Jedes Jahr im August steigt mit 12.500 Besuchern die größte Schweizer Event & Marketing-Messe in Zürich – die Suisse Emex. 350 Aussteller und Experten aus dem In- und Ausland stellen hier ihre Trends und ihr Fachwissen rund um das Thema Marketing vor. Unter anderem auch wir, die Press’n’Relations GmbH. Da wir auch einen Standort in Zürich haben, liegt die Messe quasi vor der Haustüre. Einziges Hindernis: unser Messestand, der in Ulm stationiert ist. Auf den ersten Blick sollte das ja erst einmal kein Problem sein, denn von Ulm nach Zürich sind es nur zwei Stunden Autofahrt – allerdings wirklich nur auf den ersten Blick, wenn man sich den Verwaltungsaufwand anschaut, der ab drei Monate vor Messebeginn anfällt.

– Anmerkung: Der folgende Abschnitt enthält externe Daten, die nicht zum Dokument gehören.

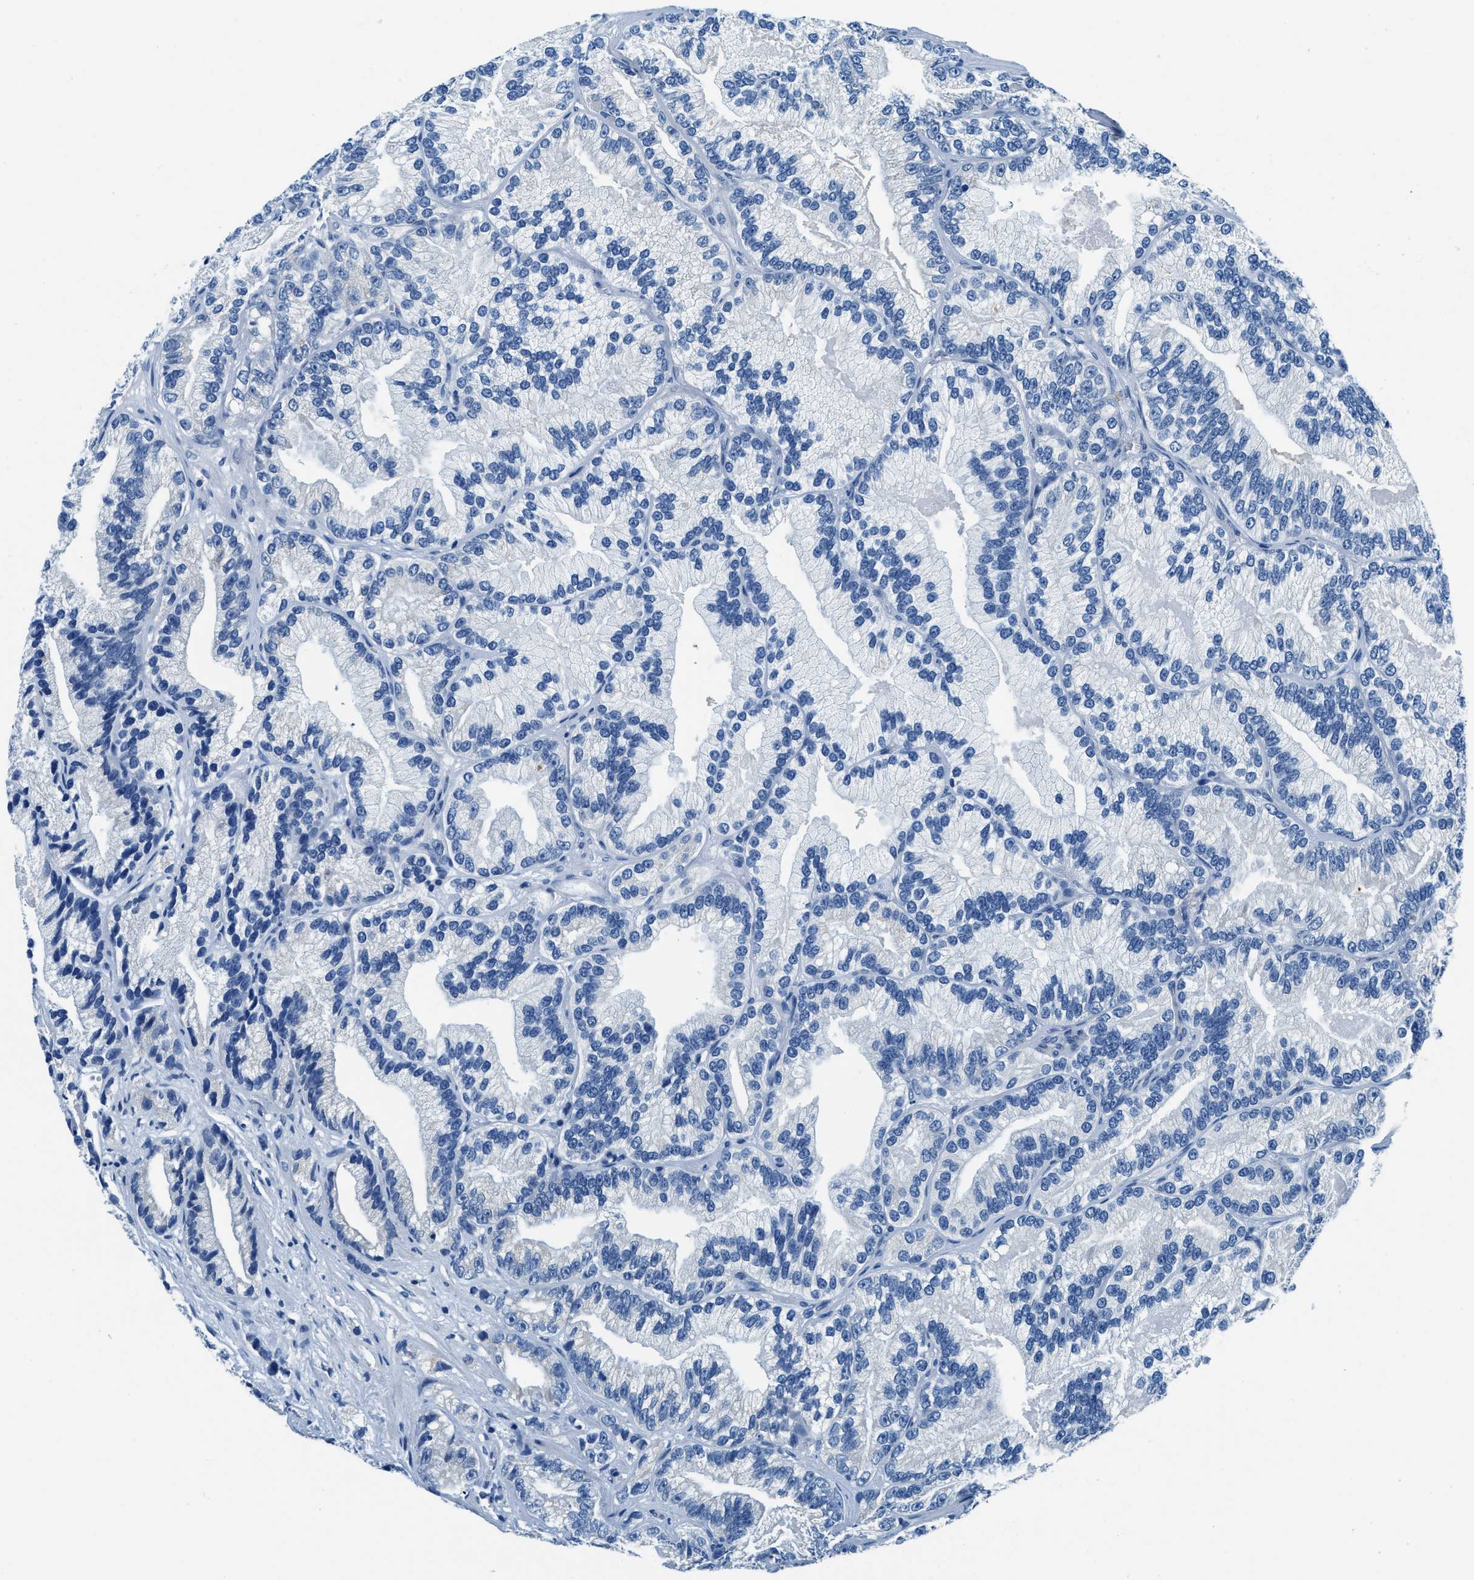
{"staining": {"intensity": "negative", "quantity": "none", "location": "none"}, "tissue": "prostate cancer", "cell_type": "Tumor cells", "image_type": "cancer", "snomed": [{"axis": "morphology", "description": "Adenocarcinoma, Low grade"}, {"axis": "topography", "description": "Prostate"}], "caption": "Immunohistochemistry image of adenocarcinoma (low-grade) (prostate) stained for a protein (brown), which shows no positivity in tumor cells. (DAB immunohistochemistry (IHC), high magnification).", "gene": "UBAC2", "patient": {"sex": "male", "age": 89}}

Er beginnt mit einem Antrag bei der IHK, dem sog. „Carnet A.T.A“, einem internationalen Zollpassierschein, der die vorübergehende Ausfuhr von Waren (also in unserem Fall der Messestand) ins Ausland erleichtern soll. Denn hierbei entfällt die Zahlung oder Hinterlegung von Zöllen und sonstigen Abgaben in den Einfuhrländern – also quasi ein Reisepass für Waren. Auf der IHK-Webseite gibt es zahlreiche Anleitungen mit Abbildungen, wie so ein Carnet ausgefüllt werden muss. Der Antrag besteht aus mehreren farbigen Blättern:

– grünes Deckblatt
– gelbes Stammblatt und Reiseblätter für die Ausfuhr aus dem Zollgebiet und die Wiedereinfuhr in das Zollgebiet der EU
– weißes Stammblatt und Reiseblätter für die Einfuhr zur vorübergehenden Verwendung im Drittland und die Wiederausfuhr
– blaue Blätter für den Transit (die Durchfuhr) von der Grenze zum zuständigen Zollamt vor Ort (hier das Messezollamt auf der Suisse-Emex)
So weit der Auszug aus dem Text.